Global ↔ Frame-wise Alternating Attention unlocks arbitrary lengths: Prepending the shape token to each frame and using alternating attention allows the same model to avoid fixed sequence lengths, making it the only one that doesn't collapse on long sequences.
Valuable byproduct: By decoupling motion from shape, the ability to animate artist-created static meshes and perform cross-object motion transfer is gained for free—a high-value feature for industrial pipelines (rigging/animation).

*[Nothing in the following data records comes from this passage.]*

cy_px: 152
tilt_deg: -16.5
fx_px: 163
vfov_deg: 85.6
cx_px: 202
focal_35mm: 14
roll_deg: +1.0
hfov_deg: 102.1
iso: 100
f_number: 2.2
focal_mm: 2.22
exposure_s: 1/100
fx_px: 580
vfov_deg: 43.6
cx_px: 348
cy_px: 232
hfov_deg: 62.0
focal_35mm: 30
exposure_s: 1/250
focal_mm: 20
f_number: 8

Limitations & Future Work¶

The authors acknowledge two failure modes: ① the geometry encoder operates on dense point clouds without explicit mesh topology modeling; when different parts of an object are not clearly separated in the reference mesh, vertex sticking occurs. ② Constant reliance on the first-frame mesh makes it difficult to adapt to topological changes (e.g., splitting or new structures) in subsequent frames.
Static generation quality is the upper bound: the gap between "Ours" and "Ours w/m" suggests that end-to-end performance is bottlenecked by the 3D generator. Better generators will improve results, but generator biases will also propagate into the 4D output.
Data is still synthetic-heavy: training is mostly on Objaverse renderings. In-the-wild performance relies on background removal and generated meshes. Robustness to complex real scenes (multiple objects, heavy occlusion, non-rigid details) remains to be tested.
Future directions: introducing explicit topology/mesh connectivity to mitigate sticking; allowing reference geometry to be updated over time to handle topological changes; extending the branch to multi-object or articulated scenes.

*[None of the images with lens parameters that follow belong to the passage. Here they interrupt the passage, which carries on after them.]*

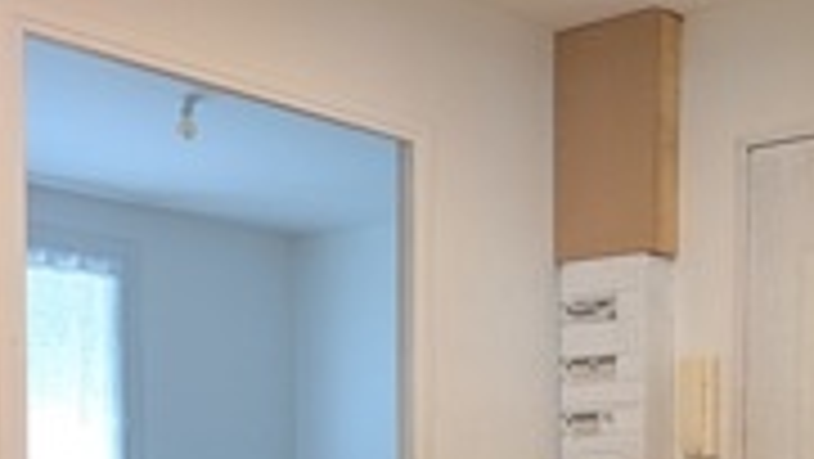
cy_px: 549
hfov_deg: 33.9
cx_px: 747
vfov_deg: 19.5
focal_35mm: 58
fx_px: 1252
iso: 70
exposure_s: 1/32.5
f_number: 1.7
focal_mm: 2.02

vs. V2M4 (3D Gen + 4D Align): V2M4 generates meshes independently per frame and aligns them post-hoc, which is slow and prone to topology drift and flickering. Ours uses relative motion flow without per-frame generation, ensuring feed-forward correspondence and reducing CD from 0.34 to 0.11.
vs. GVFD (3D Gen + Motion Gen): GVFD learns a global motion latent via VAE with rendering supervision, restricted by 4D data scarcity and suffering from weak geometry and long-sequence OOM. Ours treats motion as a reconstruction problem (alignment), making it data-efficient and stable for long sequences.
vs. L4GM (Multi-view Gen + 3D Recon): L4GM regresses 3DGS, but points are not constrained to the surface, leading to floaters and ghosting from non-orthogonal views. Ours uses explicit mesh + scene flow for better geometry and consistency.
Insight: When target data is scarce, "outsource" sub-problems that have been solved by others with massive data (e.g., 3D shape generation) and compress the remaining task into a lower-demand alignment/reconstruction problem. This "decoupling + reusing strong priors" paradigm is transferable to many X-to-4D or cross-modal generation tasks.

Rating¶

Novelty: ⭐⭐⭐⭐ The reformulation via decoupling and relative scene flow is clever, with motion transfer as a beautiful emergent byproduct; components themselves are largely existing modules.
Experimental Thoroughness: ⭐⭐⭐⭐ Dual benchmarks (Motion-80 with GT + Consistent4D), dual dimensions (geometry + appearance), separate long/short sequence evaluations. Explicit ablations are somewhat limited (mostly Ours vs. w/m).
Writing Quality: ⭐⭐⭐⭐ Clear motivation, well-explained method, and the methodology taxonomy in Table 1 is insightful.
Value: ⭐⭐⭐⭐ Second-level feed-forward inference + complete geometry + mesh retargeting provides high utility for VR/film/simulation asset production pipelines.